The celebration of Near Future Teaching, and launch of the final report, happened on the evening of 26th March.

The event brought together a really diverse grouping of students, staff and friends from across and beyond the university. The room itself was full of enthusiastic and encouraging discussion, which our colleague James Lamb was kind enough to document through a sound recording.

The overall purpose of the night was to present the process and the outcome from the last two years, so as well as eating, drinking and chatting, we had a series of short talks outlining different parts of our work.

Image by Anne-Marie Scott

Sian Bayne, the project lead described the background to the project and its overarching aim not to predict or respond to versions of the future determined by others, but rather to design our own future as a university, based on our own shared values.

Michael Gallagher, project research associate, spoke briefly on how he reconciled his work in developing nations where education is often a low-resource, low-technology, yet highly intricate affair with the models being advanced in the project. He emphasised the value of diversity in widening participation efforts, and how that value is found throughout the project.

Diva Mukherji, the Vice-President for Education for the Edinburgh University Students’ Association (EUSA) spoke next on the values underpinning the project, synthesised from data gathered and generated over the period of the project.

Diva from EUSA
Image from Chris Speed

Jennifer Williams, the Near Future Teaching core team member, project manager, and renowned poet, recited a work written during one of our project events which creative writing as a way of articulating the futures of the University. “What you will teach is, what you believe…”.

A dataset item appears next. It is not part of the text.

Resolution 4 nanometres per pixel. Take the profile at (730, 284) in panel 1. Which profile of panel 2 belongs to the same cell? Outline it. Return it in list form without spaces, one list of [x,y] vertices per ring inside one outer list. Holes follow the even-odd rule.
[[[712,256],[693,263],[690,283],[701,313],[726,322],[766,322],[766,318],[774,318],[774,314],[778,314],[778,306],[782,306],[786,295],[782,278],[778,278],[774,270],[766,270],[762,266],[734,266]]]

Jennifer Williams from NFT
Photo from Chris Speed

Santini Basra our partner and colleague from Andthen, the design-research and futures-thinking agency that has been working with us spoke next. He described the methods from the project, discussing how contemporary futures thinking can shake institutions into rethinking and exerting agency over their futures.

Image from Chris Speed

Finally, Professor Peter Mathieson, Principal and Vice-Chancellor of the University of Edinburgh then concluded the evening by officially launching the report, encouraging its uptake throughout the University, and emphasising that the values and methods emerging from the project could inform teaching at the University for generations to come. The remaining part of the evening was spent chatting around the exhibition about the project which designed by Andthen.